With the information determined from radioactive tracer surveys, better knowledge of reservoir and fluid flow paths are obtained, which helps determine the proper conformance treatment.

Other logging services, such as production, cement bond, casing inspection, or pulsed neutron logs, also can verify treatment effectiveness. All treatments should be checked to detect any unwanted fluid production.

WELL TESTS

Multiple-well transient tests can help determine if communication exists between two or more wells. Multiple-well tests require at least one producing or injecting well and one pressure observation well.

The flow rate of the active well is varied while the bottom hole pressure response is measured at the observation well. No pressure change in the observation well means that there is little or no communication between the wells, and the wells can be completed. A bottom hole pressure response can help determine parameters such as permeability and the porosity-compressibility product.

APPLICATIONS

In one example a water flow analysis log (pulsed spectral gamma log) was run to determine water flow velocity and direction behind two strings of casing for an injection well. The well was located near two producing wells, a water-source well, and another production company's well in West Texas.

The injection well was drilled, completed, and remedially cemented twice to stop gas flow. After squeezing, a water spot appeared on the ground near the water-source well. The water was analyzed, and it was determined that the water-source well was not the source of the water spot.
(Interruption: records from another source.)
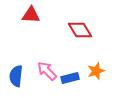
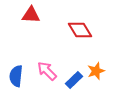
blue rectangle: moved 4 px right, 2 px down; rotated 30 degrees counterclockwise
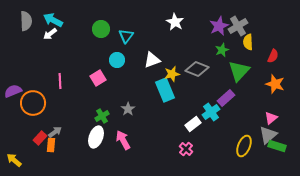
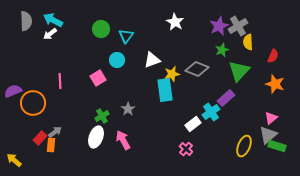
cyan rectangle: rotated 15 degrees clockwise
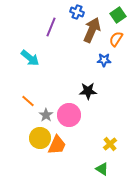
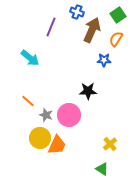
gray star: rotated 16 degrees counterclockwise
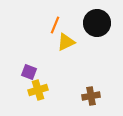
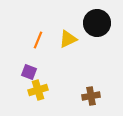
orange line: moved 17 px left, 15 px down
yellow triangle: moved 2 px right, 3 px up
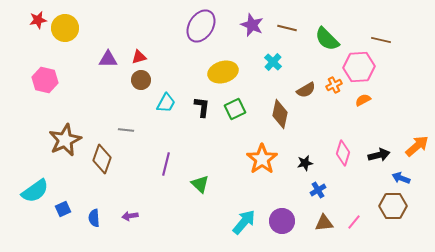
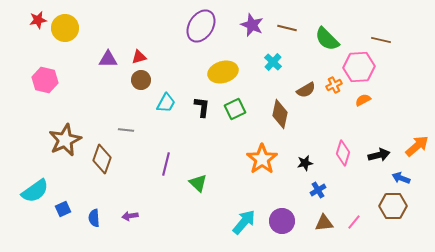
green triangle at (200, 184): moved 2 px left, 1 px up
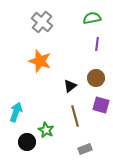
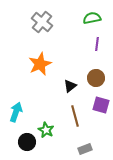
orange star: moved 3 px down; rotated 30 degrees clockwise
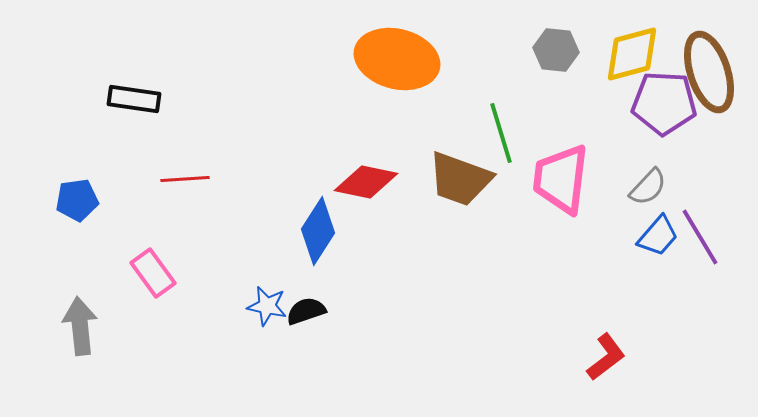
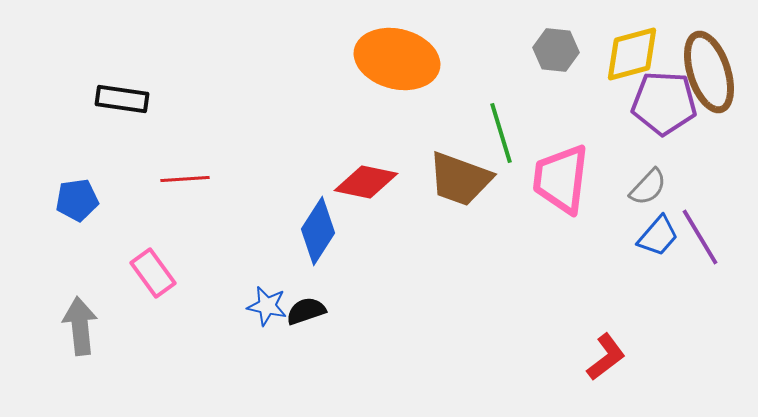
black rectangle: moved 12 px left
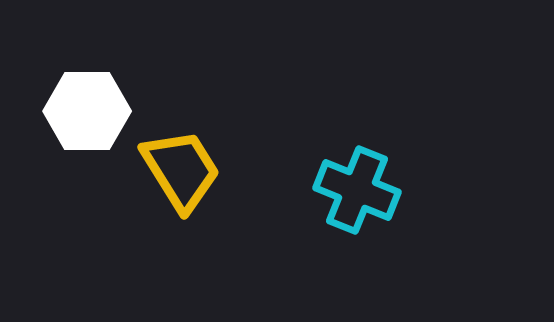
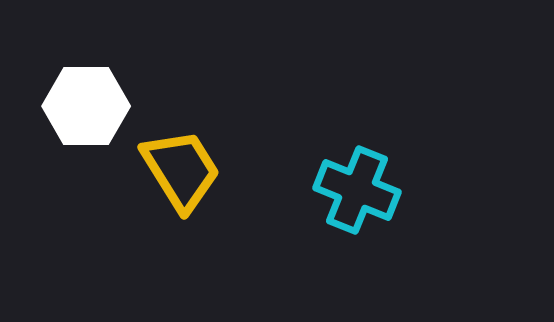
white hexagon: moved 1 px left, 5 px up
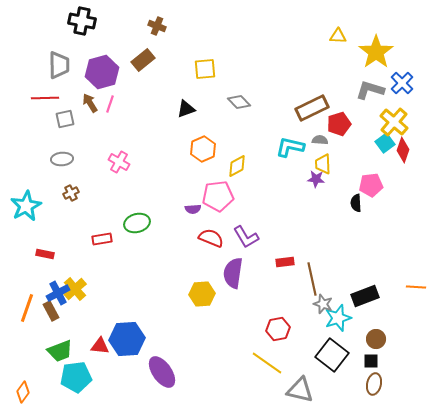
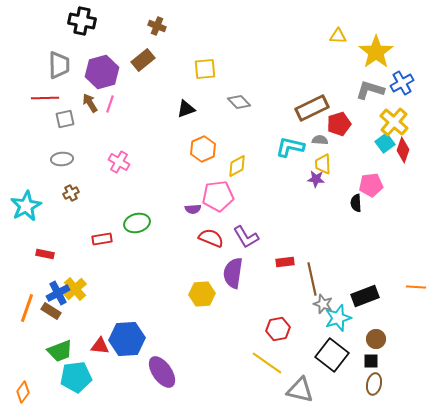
blue cross at (402, 83): rotated 15 degrees clockwise
brown rectangle at (51, 311): rotated 30 degrees counterclockwise
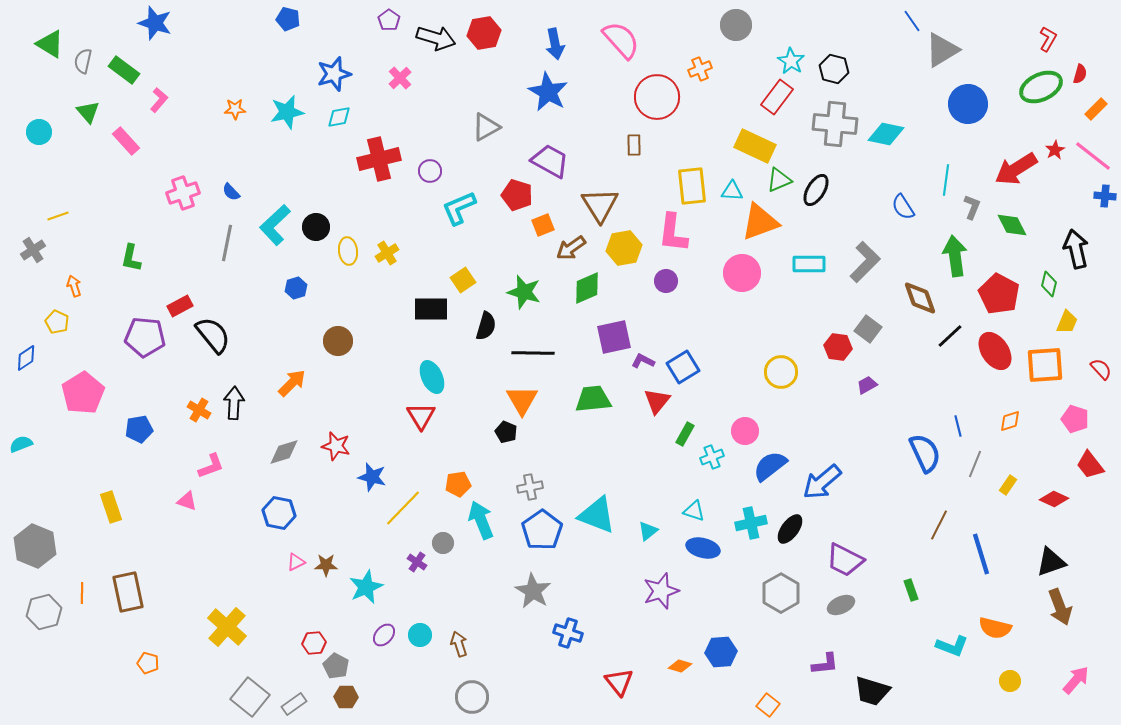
A water flow analysis log was run on each individual well after shut-in to isolate the source of the flow. The log determined that the other operator's well was the source of the unwanted water flow. The water from the other well was traveling to the surface through the annulus of the injection well and a naturally occurring fracture network. As a result, the water injection from the other operator's well was shut off with a foam cement job.

In another example a fluid density log, temperature, pressure, and spinner tools provided information on a gas- producing well that was experiencing high water production.

The fluid density log indicated that the well bore fluid was all water. A decrease in fluid density near the perforations indicated additional gas production.

The temperature log showed a warming anomaly that indicated liquids were entering the well bore. A decrease in temperature showed gas entering the well bore just above the warming anomaly. The gas entry was caused by gas expansion.

The differential pressure log showed the difference between two pressure measurements at a set interval. The log indicated both fluid movement and gas entry at different intervals in the well bore.

The logging data indicated that the well bore was completely filled with water below the perforations. Above the perforations, the pipe contained 60% water and 40% gas. The analysis indicated that treating the water-producing zone should eliminate the water without minimizing gas production levels.

REFERENCE

1. Crook, R., Haidar, S., and Hard),, M., "Conformance Control Extends Well Life," Paper No. ADSPE 105, Abu Dhabi International Petroleum Exhibition and Conference, Abu Dhabi, Oct. 1619, 1994.